MIND OVER MATTER
records in alphabetical order... Scripture verses in the dentist... belief as a prisoner on Robben Island...
(my script for Pause For Thought on Owain Wyn Evans BBC Radio 2 on March 19th 2026… the theme was mind over matter…)
A few years back I was supporting some friends on their bid to cycle from Land’s End to John O’Groats raising money for a good cause. I was the official driver and before you call me soft I was the first to get cramp. All that work on clutch, break and accelerator… got to get through the pain barrier. Often I would get ahead and park and watch the team struggle up the unrelenting hills.
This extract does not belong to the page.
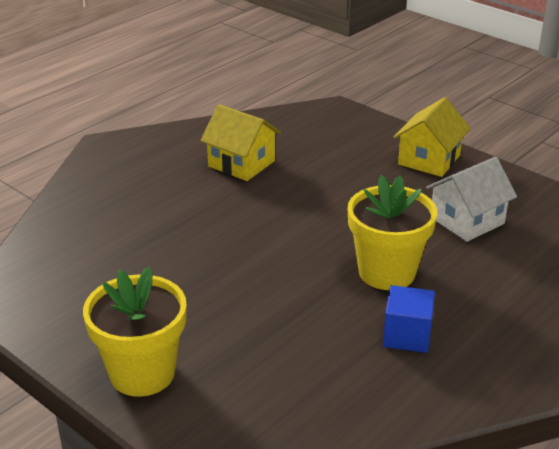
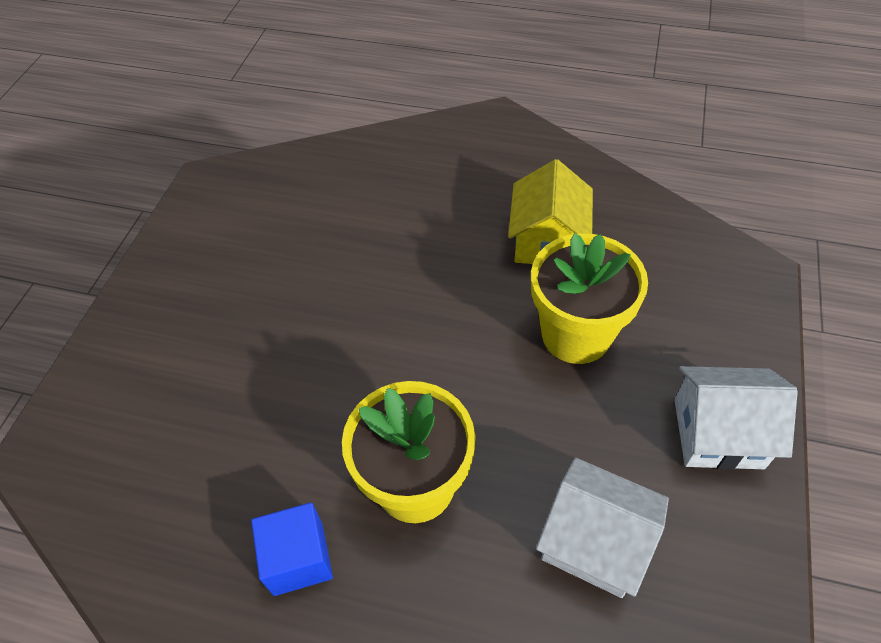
camera: 65 degrees right, 20 degrees up
(142, 373) = (142, 335): yellow flower pot -> yellow flower pot (576, 334)
(429, 160) = (718, 433): yellow house -> white house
One time as I looked down on the road somewhere in the Scottish Highlands my friend Kristie, one of the team, cycled past. She looked up and said, “I am putting my album collection into alphabetical order.” Brilliant, I thought.
Kristie was battling from the physical and mental challenge and the mental boredom. And to help her get through, her mind went to her album collection, a good one might I add, to overcome the hurt and the tedium. Mind over matter.
I play a similar game when I am in the dentist’s chair. As soon as that seat reclines, my eyes are closed and I am meditating on a verse of Scripture that I have thought about earlier. A favourite are these words of Jesus, “I have come that you might life and life in all its fulness.” Maybe that is soul over matter.
Best of all might be faith over matter. When I used to take University students to Cape Town, we’d visit Robben Island where Nelson Mandela was a prisoner for so many years. When you tour the island you spend time at the Lime Quarry where a former prisoner will tell you of the torturous tedium of hammering limestone into little pieces. While there they will tell you they started to study. English. Maths. Economics. Politics.
When you ask them why they would be studying under the strict white regime they would say, “We were getting ready for freedom before freedom came”. I marveled at their faith.
American writer and activist Jim Wallis called this “believing in spite of the evidence and watching the evidence change”. That happened to those prisoners. It happened to South African church leader Archbishop Desmond Tutu. It happened to South Africa.
As so many believed in spite of the facts before them, they not only believed but as they waited they got prepared for when things changed. That’s a faith I want to live.